Reproduce every line of text in the records below word for word, and leave the pictures out of your answer.

_INFORMATION SUPPLIED_.
==*==

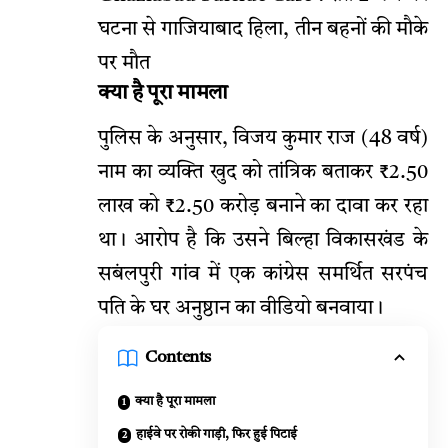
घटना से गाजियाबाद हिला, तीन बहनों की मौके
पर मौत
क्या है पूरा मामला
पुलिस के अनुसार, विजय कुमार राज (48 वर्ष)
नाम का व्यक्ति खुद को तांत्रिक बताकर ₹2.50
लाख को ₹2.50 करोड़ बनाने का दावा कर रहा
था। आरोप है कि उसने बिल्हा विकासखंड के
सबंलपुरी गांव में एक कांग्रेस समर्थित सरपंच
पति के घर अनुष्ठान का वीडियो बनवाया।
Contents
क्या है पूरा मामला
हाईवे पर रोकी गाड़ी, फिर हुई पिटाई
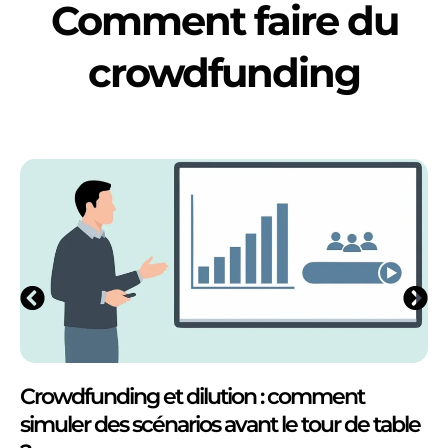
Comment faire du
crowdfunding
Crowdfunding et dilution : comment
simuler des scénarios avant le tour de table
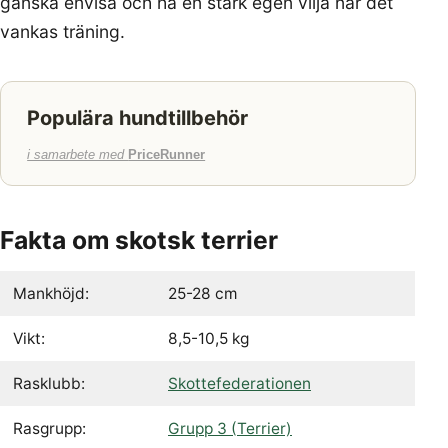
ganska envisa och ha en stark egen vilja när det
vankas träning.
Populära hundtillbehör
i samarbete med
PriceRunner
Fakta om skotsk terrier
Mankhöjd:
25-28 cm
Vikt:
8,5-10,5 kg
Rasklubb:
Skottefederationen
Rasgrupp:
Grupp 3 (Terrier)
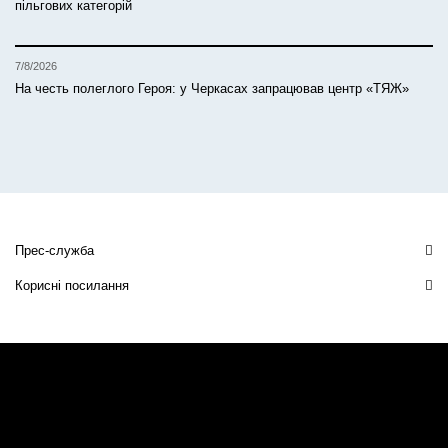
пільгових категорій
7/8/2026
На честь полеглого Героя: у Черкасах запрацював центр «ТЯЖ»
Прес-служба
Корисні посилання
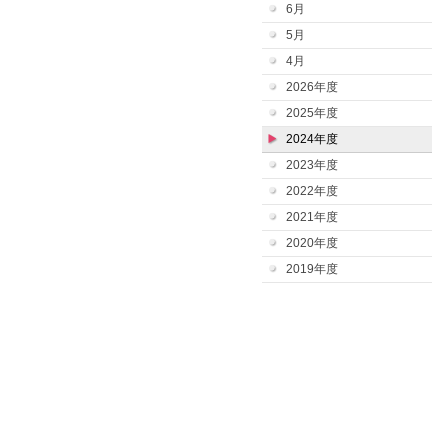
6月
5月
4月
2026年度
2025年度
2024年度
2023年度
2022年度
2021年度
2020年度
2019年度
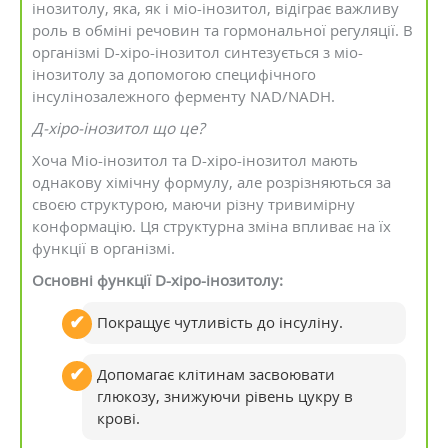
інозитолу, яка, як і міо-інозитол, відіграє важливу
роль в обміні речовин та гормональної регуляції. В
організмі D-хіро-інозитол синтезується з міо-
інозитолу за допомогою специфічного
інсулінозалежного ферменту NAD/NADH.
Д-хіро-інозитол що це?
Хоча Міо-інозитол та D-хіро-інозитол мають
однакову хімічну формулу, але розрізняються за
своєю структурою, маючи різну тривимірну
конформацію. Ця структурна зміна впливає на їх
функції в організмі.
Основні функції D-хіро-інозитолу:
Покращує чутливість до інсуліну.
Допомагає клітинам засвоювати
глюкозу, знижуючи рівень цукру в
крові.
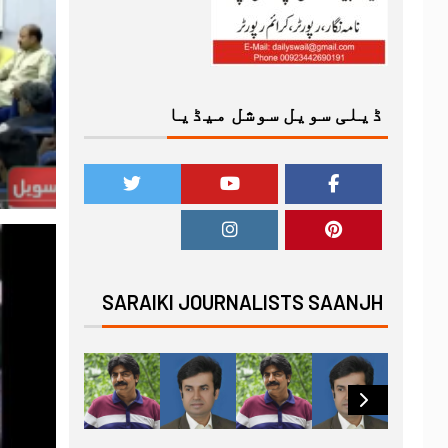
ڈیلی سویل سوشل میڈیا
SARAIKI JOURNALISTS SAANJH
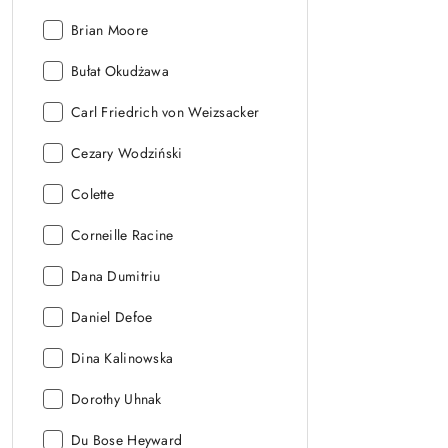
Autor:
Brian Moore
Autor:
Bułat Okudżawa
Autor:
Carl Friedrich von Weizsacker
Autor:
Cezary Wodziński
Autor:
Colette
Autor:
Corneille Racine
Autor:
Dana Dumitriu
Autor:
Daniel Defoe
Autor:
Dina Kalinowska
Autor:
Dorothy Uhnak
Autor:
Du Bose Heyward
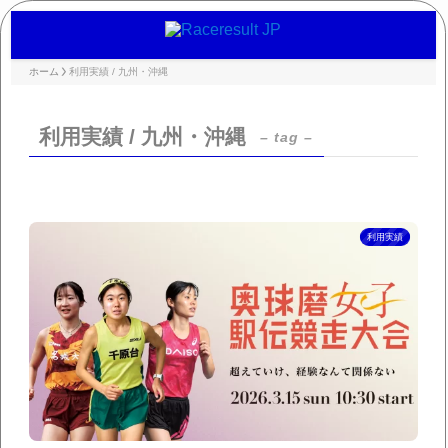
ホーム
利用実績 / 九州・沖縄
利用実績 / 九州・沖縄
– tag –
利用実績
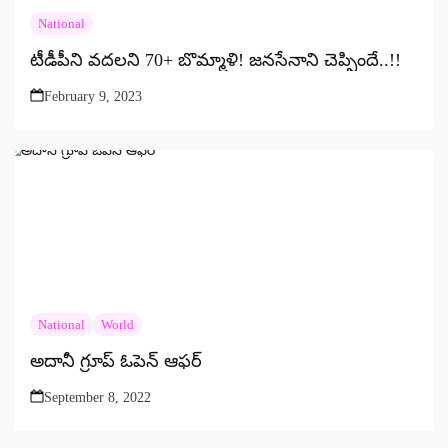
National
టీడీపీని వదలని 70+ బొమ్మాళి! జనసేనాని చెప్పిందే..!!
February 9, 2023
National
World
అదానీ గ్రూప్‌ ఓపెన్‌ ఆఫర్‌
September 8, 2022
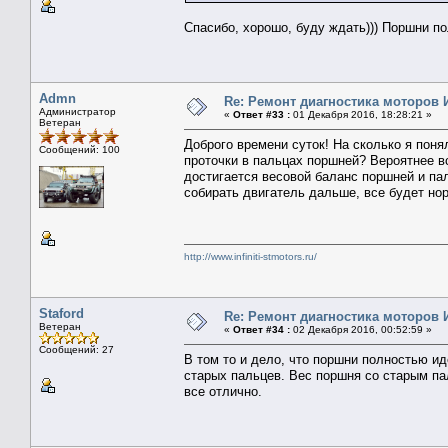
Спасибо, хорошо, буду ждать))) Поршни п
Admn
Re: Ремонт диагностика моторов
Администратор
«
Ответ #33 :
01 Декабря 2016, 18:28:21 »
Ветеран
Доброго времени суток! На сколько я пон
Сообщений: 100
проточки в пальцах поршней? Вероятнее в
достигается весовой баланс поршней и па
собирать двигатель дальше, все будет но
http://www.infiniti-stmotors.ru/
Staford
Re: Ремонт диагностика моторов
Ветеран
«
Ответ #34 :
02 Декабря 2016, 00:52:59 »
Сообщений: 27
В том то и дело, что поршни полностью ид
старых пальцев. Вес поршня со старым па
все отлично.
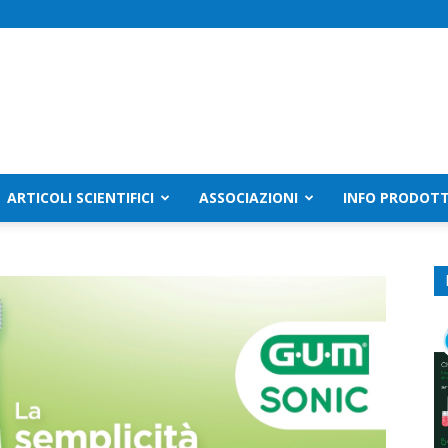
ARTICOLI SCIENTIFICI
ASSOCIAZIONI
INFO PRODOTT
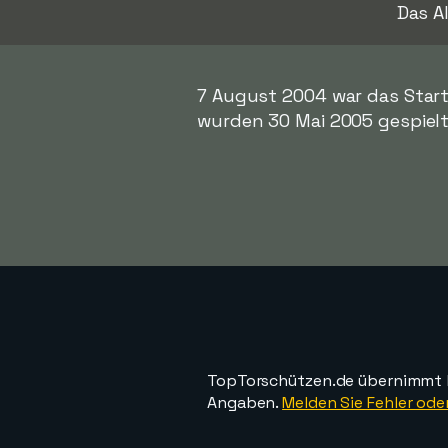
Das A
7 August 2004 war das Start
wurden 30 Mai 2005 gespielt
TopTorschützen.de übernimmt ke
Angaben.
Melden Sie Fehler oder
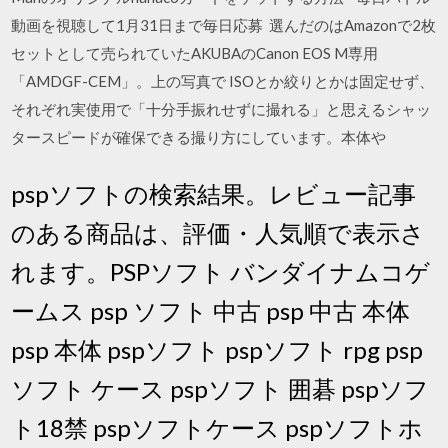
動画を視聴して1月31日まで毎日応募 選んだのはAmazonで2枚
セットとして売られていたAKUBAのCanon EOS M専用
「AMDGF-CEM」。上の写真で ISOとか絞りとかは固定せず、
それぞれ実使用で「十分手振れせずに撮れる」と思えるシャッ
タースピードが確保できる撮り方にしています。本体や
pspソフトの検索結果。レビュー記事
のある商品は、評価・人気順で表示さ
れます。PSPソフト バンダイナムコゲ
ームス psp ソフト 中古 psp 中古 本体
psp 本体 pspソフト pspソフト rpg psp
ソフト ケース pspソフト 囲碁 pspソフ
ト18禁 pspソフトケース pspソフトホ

==*==

_ANSWER TO THE PROBLEM_.
घटना से गाजियाबाद हिला, तीन बहनों की मौके
पर मौत
क्या है पूरा मामला
पुलिस के अनुसार, विजय कुमार राज (48 वर्ष)
नाम का व्यक्ति खुद को तांत्रिक बताकर ₹2.50
लाख को ₹2.50 करोड़ बनाने का दावा कर रहा
था। आरोप है कि उसने बिल्हा विकासखंड के
सबंलपुरी गांव में एक कांग्रेस समर्थित सरपंच
पति के घर अनुष्ठान का वीडियो बनवाया।
Contents
क्या है पूरा मामला
हाईवे पर रोकी गाड़ी, फिर हुई पिटाई
Comment faire du
crowdfunding
Crowdfunding et dilution : comment
simuler des scénarios avant le tour de table
ganska envisa och ha en stark egen vilja när det
vankas träning.
Populära hundtillbehör
i samarbete med
PriceRunner
Fakta om skotsk terrier
Mankhöjd:
25-28 cm
Vikt:
8,5-10,5 kg
Rasklubb:
Skottefederationen
Rasgrupp:
Grupp 3 (Terrier)
пільгових категорій
7/8/2026
На честь полеглого Героя: у Черкасах запрацював центр «ТЯЖ»
Прес-служба
Корисні посилання
6月
5月
4月
2026年度
2025年度
2024年度
2023年度
2022年度
2021年度
2020年度
2019年度
інозитолу, яка, як і міо-інозитол, відіграє важливу
роль в обміні речовин та гормональної регуляції. В
організмі D-хіро-інозитол синтезується з міо-
інозитолу за допомогою специфічного
інсулінозалежного ферменту NAD/NADH.
Д-хіро-інозитол що це?
Хоча Міо-інозитол та D-хіро-інозитол мають
однакову хімічну формулу, але розрізняються за
своєю структурою, маючи різну тривимірну
конформацію. Ця структурна зміна впливає на їх
функції в організмі.
Основні функції D-хіро-інозитолу:
Покращує чутливість до інсуліну.
Допомагає клітинам засвоювати
глюкозу, знижуючи рівень цукру в
крові.
ڈیلی سویل سوشل میڈیا
SARAIKI JOURNALISTS SAANJH
Autor:
Brian Moore
Autor:
Bułat Okudżawa
Autor:
Carl Friedrich von Weizsacker
Autor:
Cezary Wodziński
Autor:
Colette
Autor:
Corneille Racine
Autor:
Dana Dumitriu
Autor:
Daniel Defoe
Autor:
Dina Kalinowska
Autor:
Dorothy Uhnak
Autor:
Du Bose Heyward
ホーム
利用実績 / 九州・沖縄
利用実績 / 九州・沖縄
– tag –
利用実績
National
టీడీపీని వదలని 70+ బొమ్మాళి! జనసేనాని చెప్పిందే..!!
February 9, 2023
National
World
అదానీ గ్రూప్‌ ఓపెన్‌ ఆఫర్‌
September 8, 2022
Спасибо, хорошо, буду ждать))) Поршни п
Admn
Re: Ремонт диагностика моторов
Администратор
«
Ответ #33 :
01 Декабря 2016, 18:28:21 »
Ветеран
Доброго времени суток! На сколько я пон
Сообщений: 100
проточки в пальцах поршней? Вероятнее в
достигается весовой баланс поршней и па
собирать двигатель дальше, все будет но
http://www.infiniti-stmotors.ru/
Staford
Re: Ремонт диагностика моторов
Ветеран
«
Ответ #34 :
02 Декабря 2016, 00:52:59 »
Сообщений: 27
В том то и дело, что поршни полностью ид
старых пальцев. Вес поршня со старым па
все отлично.
ARTICOLI SCIENTIFICI
ASSOCIAZIONI
INFO PRODOTT
Das A
7 August 2004 war das Start
wurden 30 Mai 2005 gespielt
TopTorschützen.de übernimmt ke
Angaben.
Melden Sie Fehler oder
動画を視聴して1月31日まで毎日応募 選んだのはAmazonで2枚
セットとして売られていたAKUBAのCanon EOS M専用
「AMDGF-CEM」。上の写真で ISOとか絞りとかは固定せず、
それぞれ実使用で「十分手振れせずに撮れる」と思えるシャッ
タースピードが確保できる撮り方にしています。本体や
pspソフトの検索結果。レビュー記事
のある商品は、評価・人気順で表示さ
れます。PSPソフト バンダイナムコゲ
ームス psp ソフト 中古 psp 中古 本体
psp 本体 pspソフト pspソフト rpg psp
ソフト ケース pspソフト 囲碁 pspソフ
ト18禁 pspソフトケース pspソフトホ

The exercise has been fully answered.